---------- Source records ----------

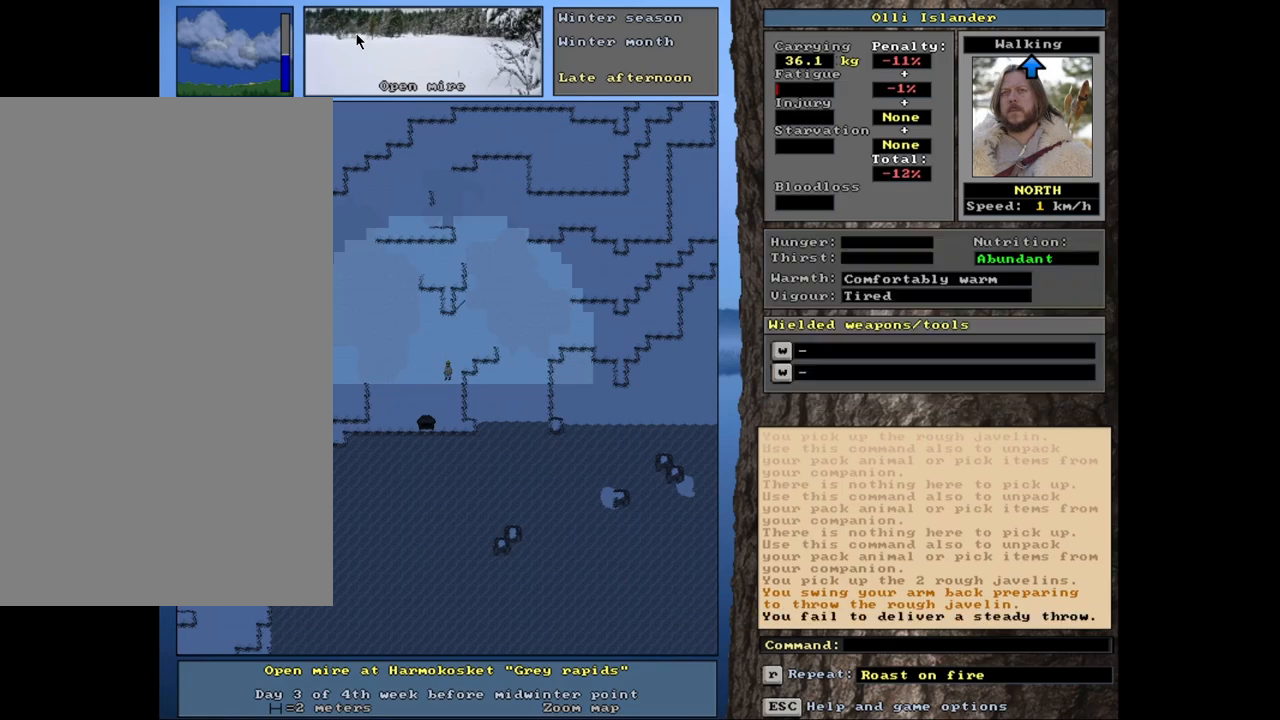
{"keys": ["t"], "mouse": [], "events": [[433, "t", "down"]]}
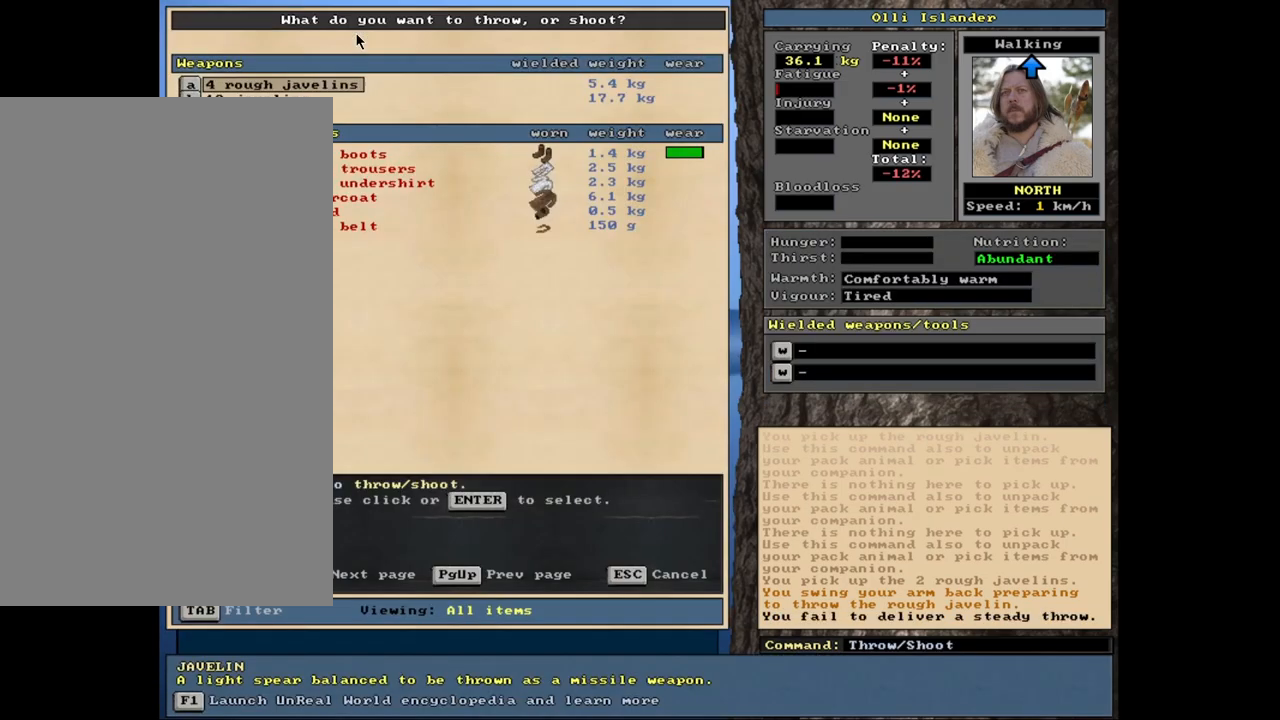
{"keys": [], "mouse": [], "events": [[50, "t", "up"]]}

----------
---------- Source records ----------

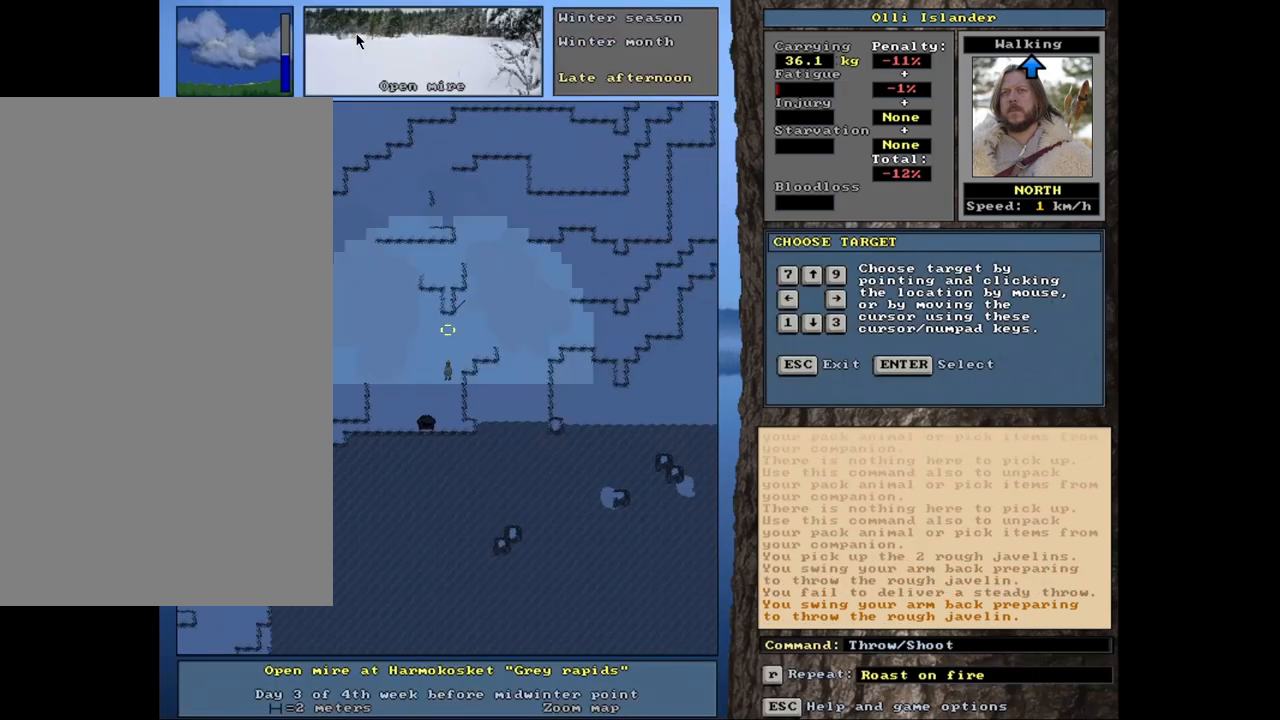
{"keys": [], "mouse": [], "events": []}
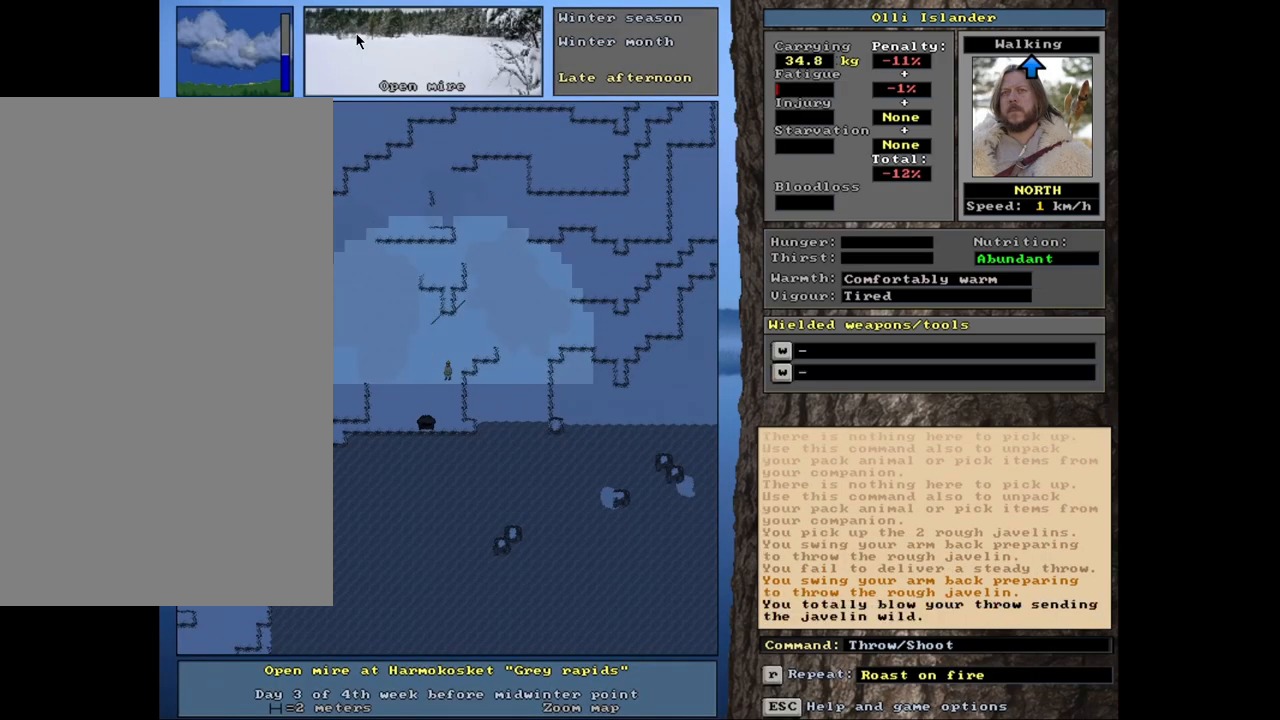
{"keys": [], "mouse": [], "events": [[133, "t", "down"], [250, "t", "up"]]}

----------

▶ [Prompt]: Read through the entries above, and wherever a line holds the string "down", copy it.

▶ [Written answer]:
{"keys": ["t"], "mouse": [], "events": [[433, "t", "down"]]}
{"keys": [], "mouse": [], "events": [[133, "t", "down"], [250, "t", "up"]]}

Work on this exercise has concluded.